The IncluCities organised the vernissage to highlight its accomplishments in the last few years. To further promote the action plans of the partaking cities, the event was called “People Make the City”, inspired by Mechelen’s  'De Mensen Maken de Stad'  The aim was to feature people the project talks about in different local contexts and tell stories behind the images.

Mechelen, The City of Brussels, Schaerbeek and Fuenlabrada worked with Levadia, Capaci, Jelgava and Saint Jean de la Ruelle to exchange best practices, improve local inclusion of migrants, and change the narrative on migration.

Following three years of diligent effort, partners, friends and organisers of the IncluCities project came together at one of its final events. Participants from all around Europe gathered at a vernissage to present the project´s achievements through moving photographs of migrant women and men while local representatives partaking in the initiative retold their stories to reinforce the values of collaboration, unity, and a diverse future.

Stories and poems

The IncluCities vernissage showcased photographs from four mentee cities to highlight the voices of migrants and their coexistence with the local community. To achieve that, representatives from all participating municipalities shared their experience working on the initiative. Retelling the stories of migrants, be it leaving Ukraine, Africa or the Middle East, the visitors got a unique look into what it is like being on the move and becoming a part of a new community.

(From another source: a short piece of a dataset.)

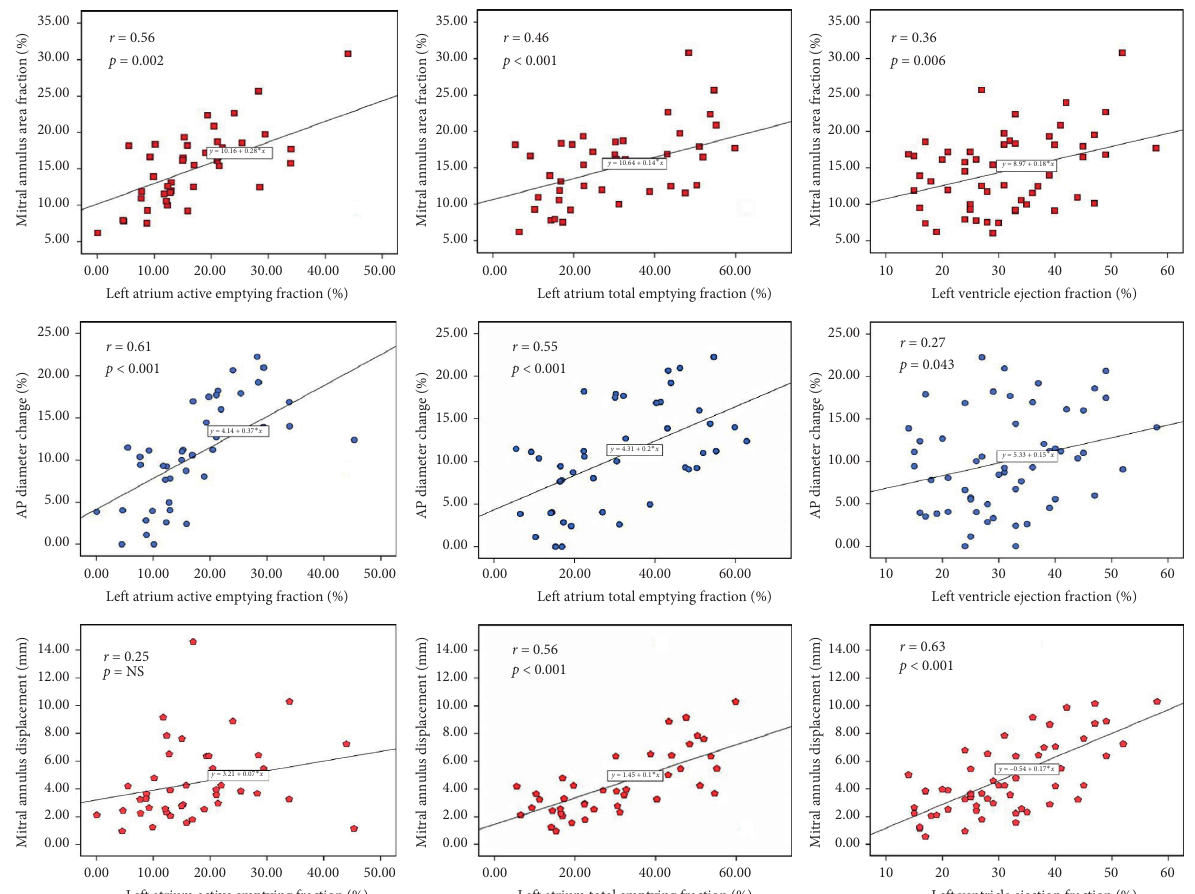
Figure 5: Relation between mitral annular functions and left atrial and left ventricular functions in patients with functional mitral re- gurgitation. AP: anteroposterior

The city of Saint Jean de la Ruelle took a different approach and offered the guests a poem called Eldorado by the French writer Laurent Gaudé. The piece puts a more emotional perspective on the life of migrants before they leave their home country:

“We´re leaving the street of our life. We´ll never buy anything from the shops on this street again. We´ll never drink tea here again. Soon these faces will become blurred and indistinct in our memories.”

Creating common spaces

To continue with the event's theme, the vernissage was accompanied by traditional live Turkish music by the musical group Tatyos Ensemble. The concert further supported the inspiring and relaxed atmosphere of the evening, creating an ideal atmosphere for networking and exchanging thoughts about the project.

When reminiscing about their experience with IncluCities, local and regional representatives mostly valued the common space for sharing their thoughts and best practices with those with less background in migration.

Javier Bokesa from the Coexistence board of the municipality of Fuenlabrada appreciated the IncluCities initiative: “Even though we might have been at different stages of executing it, we have a common goal. And the solutions some of the cities have implemented may help other cities by looking at them from another perspective.”

Representatives from their mentee city, Levadia, also shared this impression. Betty Geraga appreciated learning from cities with a long-standing practice with migration: “Because of that, we could help the people in our lovely community to integrate.”

Building inclusive spaces with migrants

Among the guests of the vernissage were members of various associations and European Institutions. Razan Ismail, founder and director of Association Kudwa in Barcelona, but once a refugee from Syria, mirrored the partners' experience in her work towards the inclusion of refugees and migrants. Particularly women in the political discourse in Spain. Being an active agent of change in Barcelona, she offered valuable insight into the inclusion of migrants into the local communities.

“It is not only about giving them enough information. You have to give them a welcome feeling, so they feel that they own their places and decisions.” She pointed out that when we are codesigning cities, we need to think about what it is like to be a newcomer, be it a woman or a man: “Cities focus on the labour market, but they often don’t think about having an inclusive place for everyone to call home.”

Creating similarities

Throughout its three years, the IncluCities project searched for a way to overcome the usual narrative about newcomers by focusing on the similarities people share rather than their differences.

As a way to celebrate the success of this idea, the exhibition was a unique opportunity for IncluCities partners, local and regional representatives and CEMR friends and colleagues to meet, network and exchange experiences. But what is perhaps even more important is to make plans about future collaborations and take stock of the successful three years for their upcoming challenges at the local level.